Reproduce every line of the listing below verbatim, from the first line through the last.

==============================

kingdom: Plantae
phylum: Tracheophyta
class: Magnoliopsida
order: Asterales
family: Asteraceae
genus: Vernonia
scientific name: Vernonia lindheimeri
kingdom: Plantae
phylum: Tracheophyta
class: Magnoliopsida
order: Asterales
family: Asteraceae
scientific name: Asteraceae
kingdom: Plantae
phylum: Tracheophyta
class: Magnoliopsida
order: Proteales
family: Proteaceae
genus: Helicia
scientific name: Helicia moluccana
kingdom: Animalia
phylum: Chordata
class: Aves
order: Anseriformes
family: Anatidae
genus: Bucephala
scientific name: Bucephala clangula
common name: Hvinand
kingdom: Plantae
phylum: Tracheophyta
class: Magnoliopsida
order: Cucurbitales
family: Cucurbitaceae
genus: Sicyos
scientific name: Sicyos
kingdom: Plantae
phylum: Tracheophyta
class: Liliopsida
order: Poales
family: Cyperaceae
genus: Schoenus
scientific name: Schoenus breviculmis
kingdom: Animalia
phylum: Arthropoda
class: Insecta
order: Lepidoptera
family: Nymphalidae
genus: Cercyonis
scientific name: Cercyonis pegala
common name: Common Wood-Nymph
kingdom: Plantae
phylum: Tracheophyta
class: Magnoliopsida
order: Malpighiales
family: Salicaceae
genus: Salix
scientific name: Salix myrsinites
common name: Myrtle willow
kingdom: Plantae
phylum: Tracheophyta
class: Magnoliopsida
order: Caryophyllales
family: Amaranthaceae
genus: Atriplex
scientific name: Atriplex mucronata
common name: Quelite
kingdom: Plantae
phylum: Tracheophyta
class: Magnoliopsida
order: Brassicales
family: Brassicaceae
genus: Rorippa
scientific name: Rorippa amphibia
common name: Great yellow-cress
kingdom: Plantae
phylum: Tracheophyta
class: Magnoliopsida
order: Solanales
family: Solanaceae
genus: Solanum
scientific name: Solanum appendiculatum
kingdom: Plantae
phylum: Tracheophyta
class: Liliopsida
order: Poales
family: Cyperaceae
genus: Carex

==============================

CORRECT OUTPUT:
kingdom: Plantae
phylum: Tracheophyta
class: Magnoliopsida
order: Asterales
family: Asteraceae
genus: Vernonia
scientific name: Vernonia lindheimeri
kingdom: Plantae
phylum: Tracheophyta
class: Magnoliopsida
order: Asterales
family: Asteraceae
scientific name: Asteraceae
kingdom: Plantae
phylum: Tracheophyta
class: Magnoliopsida
order: Proteales
family: Proteaceae
genus: Helicia
scientific name: Helicia moluccana
kingdom: Animalia
phylum: Chordata
class: Aves
order: Anseriformes
family: Anatidae
genus: Bucephala
scientific name: Bucephala clangula
common name: Hvinand
kingdom: Plantae
phylum: Tracheophyta
class: Magnoliopsida
order: Cucurbitales
family: Cucurbitaceae
genus: Sicyos
scientific name: Sicyos
kingdom: Plantae
phylum: Tracheophyta
class: Liliopsida
order: Poales
family: Cyperaceae
genus: Schoenus
scientific name: Schoenus breviculmis
kingdom: Animalia
phylum: Arthropoda
class: Insecta
order: Lepidoptera
family: Nymphalidae
genus: Cercyonis
scientific name: Cercyonis pegala
common name: Common Wood-Nymph
kingdom: Plantae
phylum: Tracheophyta
class: Magnoliopsida
order: Malpighiales
family: Salicaceae
genus: Salix
scientific name: Salix myrsinites
common name: Myrtle willow
kingdom: Plantae
phylum: Tracheophyta
class: Magnoliopsida
order: Caryophyllales
family: Amaranthaceae
genus: Atriplex
scientific name: Atriplex mucronata
common name: Quelite
kingdom: Plantae
phylum: Tracheophyta
class: Magnoliopsida
order: Brassicales
family: Brassicaceae
genus: Rorippa
scientific name: Rorippa amphibia
common name: Great yellow-cress
kingdom: Plantae
phylum: Tracheophyta
class: Magnoliopsida
order: Solanales
family: Solanaceae
genus: Solanum
scientific name: Solanum appendiculatum
kingdom: Plantae
phylum: Tracheophyta
class: Liliopsida
order: Poales
family: Cyperaceae
genus: Carex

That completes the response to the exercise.